Corcoran Pollinator Project has had kind of a slow-burn summer this year due in part to three of our core team members, including me, being wrapped up in fieldwork and other travels much of the season. However, we did manage to put in two gardens so far, we have a full garden installation roster coming up, and we have some cool collaborations in the works.
In June Liz, Ellie, and I worked on adding native pollinator plants to Ellie’s garden (above). In return we received tons of Ellie’s native violets to share with other gardens.
In July, Kassie Brown of Renaissance Soil came to Corcoran to take soil samples of yards and gardens for a pilot study on the relationship between above-ground and below-ground biodiversity. Do native perennial gardens improve soil health? Stay tuned!

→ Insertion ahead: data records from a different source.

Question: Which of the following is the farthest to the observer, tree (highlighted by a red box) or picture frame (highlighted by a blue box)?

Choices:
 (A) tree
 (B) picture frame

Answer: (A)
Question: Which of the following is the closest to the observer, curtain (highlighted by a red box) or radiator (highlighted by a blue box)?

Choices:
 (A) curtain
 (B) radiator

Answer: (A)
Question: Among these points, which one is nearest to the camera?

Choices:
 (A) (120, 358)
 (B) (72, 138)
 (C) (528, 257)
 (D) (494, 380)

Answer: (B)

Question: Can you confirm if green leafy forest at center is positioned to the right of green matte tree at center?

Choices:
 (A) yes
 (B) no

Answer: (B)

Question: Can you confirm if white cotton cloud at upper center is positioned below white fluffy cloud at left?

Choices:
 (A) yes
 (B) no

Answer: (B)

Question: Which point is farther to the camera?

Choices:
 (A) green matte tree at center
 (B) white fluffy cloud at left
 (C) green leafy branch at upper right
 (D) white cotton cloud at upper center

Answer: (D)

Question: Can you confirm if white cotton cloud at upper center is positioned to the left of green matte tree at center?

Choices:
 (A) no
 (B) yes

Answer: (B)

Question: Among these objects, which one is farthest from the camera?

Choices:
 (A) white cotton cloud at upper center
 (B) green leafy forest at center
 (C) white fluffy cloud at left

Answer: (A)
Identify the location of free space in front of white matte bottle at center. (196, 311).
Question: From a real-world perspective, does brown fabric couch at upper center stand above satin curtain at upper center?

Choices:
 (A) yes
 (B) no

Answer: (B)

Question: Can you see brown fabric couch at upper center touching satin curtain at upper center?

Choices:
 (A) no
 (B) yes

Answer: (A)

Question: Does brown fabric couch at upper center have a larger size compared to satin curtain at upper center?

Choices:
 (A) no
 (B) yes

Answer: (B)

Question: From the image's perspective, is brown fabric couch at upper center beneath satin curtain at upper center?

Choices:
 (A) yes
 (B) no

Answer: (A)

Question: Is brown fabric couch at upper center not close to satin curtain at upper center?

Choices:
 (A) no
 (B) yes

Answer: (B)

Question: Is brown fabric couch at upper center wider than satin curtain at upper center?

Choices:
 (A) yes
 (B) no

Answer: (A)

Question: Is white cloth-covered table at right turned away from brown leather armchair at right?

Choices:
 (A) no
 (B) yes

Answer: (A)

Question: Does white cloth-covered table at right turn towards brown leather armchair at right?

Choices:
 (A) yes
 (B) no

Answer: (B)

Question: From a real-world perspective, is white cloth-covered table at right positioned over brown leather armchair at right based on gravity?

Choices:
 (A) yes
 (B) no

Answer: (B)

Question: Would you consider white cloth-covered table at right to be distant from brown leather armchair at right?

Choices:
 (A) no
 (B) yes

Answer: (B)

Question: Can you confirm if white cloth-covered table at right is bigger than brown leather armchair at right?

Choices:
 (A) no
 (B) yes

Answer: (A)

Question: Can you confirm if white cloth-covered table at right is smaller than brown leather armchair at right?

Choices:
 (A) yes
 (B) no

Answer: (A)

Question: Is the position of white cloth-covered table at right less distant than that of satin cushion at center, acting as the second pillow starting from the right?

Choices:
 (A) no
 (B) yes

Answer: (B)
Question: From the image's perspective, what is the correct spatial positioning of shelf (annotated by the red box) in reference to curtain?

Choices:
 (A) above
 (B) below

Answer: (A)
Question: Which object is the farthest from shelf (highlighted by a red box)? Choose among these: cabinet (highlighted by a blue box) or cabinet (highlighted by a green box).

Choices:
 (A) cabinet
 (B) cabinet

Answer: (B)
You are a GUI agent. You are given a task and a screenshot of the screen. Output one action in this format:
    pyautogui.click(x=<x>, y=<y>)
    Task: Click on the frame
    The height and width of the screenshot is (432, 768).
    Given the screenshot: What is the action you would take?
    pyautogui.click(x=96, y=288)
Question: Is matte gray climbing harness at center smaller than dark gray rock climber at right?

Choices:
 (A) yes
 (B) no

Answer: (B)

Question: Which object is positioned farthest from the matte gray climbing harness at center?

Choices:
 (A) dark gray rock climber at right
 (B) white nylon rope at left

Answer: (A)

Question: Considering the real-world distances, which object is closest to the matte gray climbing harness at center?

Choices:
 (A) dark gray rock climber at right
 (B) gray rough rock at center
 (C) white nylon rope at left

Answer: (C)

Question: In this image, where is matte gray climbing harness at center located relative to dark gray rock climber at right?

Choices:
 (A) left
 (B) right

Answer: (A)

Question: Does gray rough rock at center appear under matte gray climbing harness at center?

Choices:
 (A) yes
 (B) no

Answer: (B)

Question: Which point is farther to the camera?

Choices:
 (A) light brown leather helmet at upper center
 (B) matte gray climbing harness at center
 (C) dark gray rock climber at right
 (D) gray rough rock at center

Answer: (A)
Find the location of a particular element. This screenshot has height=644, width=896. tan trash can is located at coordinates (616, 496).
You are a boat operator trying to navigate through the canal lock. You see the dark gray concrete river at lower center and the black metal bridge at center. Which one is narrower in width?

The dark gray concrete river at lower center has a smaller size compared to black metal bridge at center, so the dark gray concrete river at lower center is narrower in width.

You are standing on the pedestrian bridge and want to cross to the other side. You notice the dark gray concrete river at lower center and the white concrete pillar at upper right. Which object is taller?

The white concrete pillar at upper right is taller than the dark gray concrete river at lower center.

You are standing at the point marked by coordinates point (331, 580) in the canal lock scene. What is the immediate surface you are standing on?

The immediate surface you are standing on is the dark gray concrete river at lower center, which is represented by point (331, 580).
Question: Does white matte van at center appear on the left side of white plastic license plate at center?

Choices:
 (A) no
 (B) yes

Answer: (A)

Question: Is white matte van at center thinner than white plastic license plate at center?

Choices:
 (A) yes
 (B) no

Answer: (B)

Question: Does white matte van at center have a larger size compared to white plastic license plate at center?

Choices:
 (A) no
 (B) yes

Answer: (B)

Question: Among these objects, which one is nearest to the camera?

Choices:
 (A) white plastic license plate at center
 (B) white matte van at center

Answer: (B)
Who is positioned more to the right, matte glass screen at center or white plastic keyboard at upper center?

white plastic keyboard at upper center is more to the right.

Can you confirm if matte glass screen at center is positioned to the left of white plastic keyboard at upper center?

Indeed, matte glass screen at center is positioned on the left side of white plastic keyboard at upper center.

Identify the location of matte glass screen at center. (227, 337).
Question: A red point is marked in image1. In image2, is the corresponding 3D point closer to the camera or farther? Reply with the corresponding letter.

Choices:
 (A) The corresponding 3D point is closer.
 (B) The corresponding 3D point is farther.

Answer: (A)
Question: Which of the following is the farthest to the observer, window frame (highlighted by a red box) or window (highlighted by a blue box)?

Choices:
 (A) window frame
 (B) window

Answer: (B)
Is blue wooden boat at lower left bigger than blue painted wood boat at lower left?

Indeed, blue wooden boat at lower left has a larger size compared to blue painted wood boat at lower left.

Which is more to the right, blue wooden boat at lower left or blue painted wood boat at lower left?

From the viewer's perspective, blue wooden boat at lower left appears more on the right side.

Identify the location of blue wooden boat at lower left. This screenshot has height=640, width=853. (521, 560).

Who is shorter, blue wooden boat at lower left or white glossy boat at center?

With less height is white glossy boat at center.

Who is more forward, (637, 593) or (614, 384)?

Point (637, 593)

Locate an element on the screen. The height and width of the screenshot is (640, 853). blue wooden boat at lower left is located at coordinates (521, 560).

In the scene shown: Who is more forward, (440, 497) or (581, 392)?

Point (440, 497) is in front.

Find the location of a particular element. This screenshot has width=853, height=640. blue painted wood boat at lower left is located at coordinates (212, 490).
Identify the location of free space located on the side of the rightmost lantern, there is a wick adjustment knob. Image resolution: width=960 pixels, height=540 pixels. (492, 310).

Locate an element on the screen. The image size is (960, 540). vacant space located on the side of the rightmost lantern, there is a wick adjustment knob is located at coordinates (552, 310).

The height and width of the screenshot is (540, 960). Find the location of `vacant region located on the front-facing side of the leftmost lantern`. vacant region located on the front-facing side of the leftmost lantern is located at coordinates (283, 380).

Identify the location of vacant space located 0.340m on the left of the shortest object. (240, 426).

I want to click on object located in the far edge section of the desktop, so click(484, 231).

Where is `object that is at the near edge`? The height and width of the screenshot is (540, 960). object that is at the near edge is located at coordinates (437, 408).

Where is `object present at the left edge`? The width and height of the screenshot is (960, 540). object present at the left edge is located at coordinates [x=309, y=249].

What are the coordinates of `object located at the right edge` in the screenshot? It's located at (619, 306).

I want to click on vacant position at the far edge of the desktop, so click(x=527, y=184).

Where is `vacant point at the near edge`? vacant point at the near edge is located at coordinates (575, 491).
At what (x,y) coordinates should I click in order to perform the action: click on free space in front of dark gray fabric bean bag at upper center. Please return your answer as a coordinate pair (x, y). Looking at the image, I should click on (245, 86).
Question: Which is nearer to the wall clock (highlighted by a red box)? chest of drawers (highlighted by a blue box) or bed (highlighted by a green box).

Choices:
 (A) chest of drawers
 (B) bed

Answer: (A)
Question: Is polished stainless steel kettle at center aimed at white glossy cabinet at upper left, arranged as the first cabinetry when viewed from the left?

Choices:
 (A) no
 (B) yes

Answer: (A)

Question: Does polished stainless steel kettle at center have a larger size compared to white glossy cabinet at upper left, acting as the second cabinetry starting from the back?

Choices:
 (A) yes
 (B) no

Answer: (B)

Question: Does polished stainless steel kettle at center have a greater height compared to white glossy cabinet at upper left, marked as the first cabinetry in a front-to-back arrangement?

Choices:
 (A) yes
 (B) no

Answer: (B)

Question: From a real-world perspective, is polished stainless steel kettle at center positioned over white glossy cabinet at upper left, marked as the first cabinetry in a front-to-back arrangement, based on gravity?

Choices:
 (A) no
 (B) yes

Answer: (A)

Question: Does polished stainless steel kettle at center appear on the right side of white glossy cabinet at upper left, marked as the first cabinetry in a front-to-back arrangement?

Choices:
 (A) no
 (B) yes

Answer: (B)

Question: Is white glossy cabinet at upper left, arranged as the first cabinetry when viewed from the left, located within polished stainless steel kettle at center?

The soil study is the first step in a larger project to map soil health and biodiversity across the neighborhood. We hope this data can be added to the neighborhood garden biodiversity maps we started last year, which, speaking of, are ready for viewing:
Here’s a screen shot. These maps are based on a survey of about 1,000 front yards in Corcoran and show the number of species in people’s gardens, whether or not they have native species, and whether they have room to add a pollinator garden. The idea is to be able to more easily visualize habitat density and connectivity in the neighborhood and to see where we can most usefully target our installations in the future. These maps wouldn’t exist without the expertise and generous help of University of Minnesota spatial data analyst and geographer Melinda Kernik–thanks Melinda!
If you want to play around with the map layers, check out the map app here. (Click on the layers icon in the upper left hand corner).
Speaking of people we are grateful to, many thanks to Elaine Klaassen of the Southside Pride for writing this lovely profile of the project, which appeared in last month’s Southside Pride edition.
Finally, here are some photos of our most recent garden installation at Kate’s house:
Thanks to generous plant providers Cynthia, Kevin, Deb, Leanna, and Ellie, we were able to plant 15 species including liatris, showy goldenrod, echinacea, heliopsis, columbine, bee balm, swamp milkweed, and a native sedge. Kate’s boulevard was already partially cleared because she was fixing up an empty spot left by a tree removal. There was a lot of extra soil built up–I saved some to use experimentally in seed starting for next year.
That is the bulk of the news from the summer. A couple other tidbits of note–we hosted Terry’s talk about getting started gardening with native plants at the Corcoran Neighborhood Organization office in August–I forgot to take pictures, but we might host a repeat later in the fall. We have streamlined our garden request and volunteer sign-up processes. And, we have seven more installations planned for September and early October.
Thanks so much to everyone who’s participated in the project this year! Happy gardening!